Using R on top of L with IAA is extremely situational and nuanced and will never be perfect or static.
I didn't think it was a bounce really...today has been another rough one.
 
Try not to analyze the why in each cycle (says the one who did the same:oops:). Figuring out what's happening with IAA in the picture can drive you crazy.
It's like the 4 year old that discovers the word "why".....just really stinks. But yes, he was out quite a bit today thankfully...my poor baby.
 
It's like the 4 year old that discovers the word "why".....just really stinks. But yes, he was out quite a bit today thankfully...my poor baby.
Yes that's true. But I think it applies to FD all the way around. That's when I drove Mike crazy in the early days....when I wanted to know why the numbers were what they were (actually, I also drove @Sienne and Gabby (GA) beserk too...shhhhh.....don't remind her ;)). Somewhere along the way, I learned it just was what it was. Either she needed more insulin or she didn't.
 
Yes that's true. But I think it applies to FD all the way around. That's when I drove Mike crazy in the early days....when I wanted to know why the numbers were what they were (actually, I also drove @Sienne and Gabby (GA) beserk too...shhhhh.....don't remind her ;)). Somewhere along the way, I learned it just was what it was. Either she needed more insulin or she didn't.
A lesson of mine too and I am still a student learning, forgetting, and relearning. :banghead:
 
I'm liking that +2!!!! A little more big guy.....lets see you down in the low 300s.

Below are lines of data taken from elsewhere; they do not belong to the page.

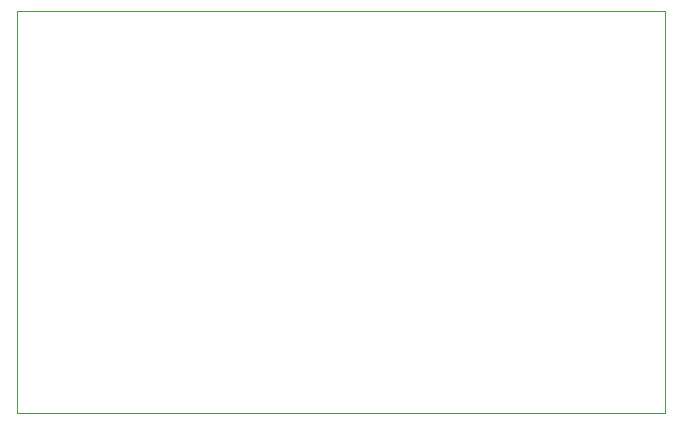
<source format=gbr>
G04 #@! TF.GenerationSoftware,KiCad,Pcbnew,5.1.6-c6e7f7d~86~ubuntu18.04.1*
G04 #@! TF.CreationDate,2020-06-27T17:21:00+01:00*
G04 #@! TF.ProjectId,UV_LED_Driver,55565f4c-4544-45f4-9472-697665722e6b,rev?*
G04 #@! TF.SameCoordinates,Original*
G04 #@! TF.FileFunction,Profile,NP*
%FSLAX46Y46*%
G04 Gerber Fmt 4.6, Leading zero omitted, Abs format (unit mm)*
G04 Created by KiCad (PCBNEW 5.1.6-c6e7f7d~86~ubuntu18.04.1) date 2020-06-27 17:21:00*
%MOMM*%
%LPD*%
G01*
G04 APERTURE LIST*
G04 #@! TA.AperFunction,Profile*
%ADD10C,0.050000*%
G04 #@! TD*
G04 APERTURE END LIST*
D10*
X203200000Y-58420000D02*
X203200000Y-92456000D01*
X148336000Y-58420000D02*
X203200000Y-58420000D01*
X148336000Y-92456000D02*
X148336000Y-58420000D01*
X203200000Y-92456000D02*
X148336000Y-92456000D01*
M02*

</source>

I think it will be a bit easier to do an R scale when we can tell how much starts to affect him. If no matter what you give, he barely moves, than we need to go up. Once we see a little more progress, then you can make the scale both ways.

I also had one but it was pretty simple so I'm glad Sandy gave you a really good example.
 
Love the pic of him drinking from your glass! In all of this, it's always a good perspective to keep his quirks, sweet personality and the things you love about him in front of you. When a kitty is having a hard time, it's so easy for that to become everything. Been there, done that - it's hard not to. No matter what his numbers are or how resistant his BGs are, he's still the same sweet kitter you've loved for a long time.

I don't want to jump in the middle of your conversations on the R dose, so will let Marje or Sandy answer your question about the R scale for morning. It looks reasonable to me, but I haven't been working on this with you like they have, so it's better to let her or Sandy answer. While that 481 tonight looks grim, there is always the question of how much higher he might have been without the 1.5u R tonight.

We gave punkin bupe injections twice a day as well, so he often got 2 L shots, 2 Bupe shots and 1-2 R shots in a day. Oh yeah, and he got Adequan as well, but that wasn't daily. He also got injectible vit B, but if it was a fluid day, the Adequan and Vit B went in with the port in the fluid tubing. Not ideal, but he needed all of those things and he tolerated all the shots and pokes without complaining. I always told him it was to help him feel better. He may not have understood, but he trusted me implicitly, so I'd like to think that he knew it was for his benefit.

:bighug::bighug: One for you, one for Doodles!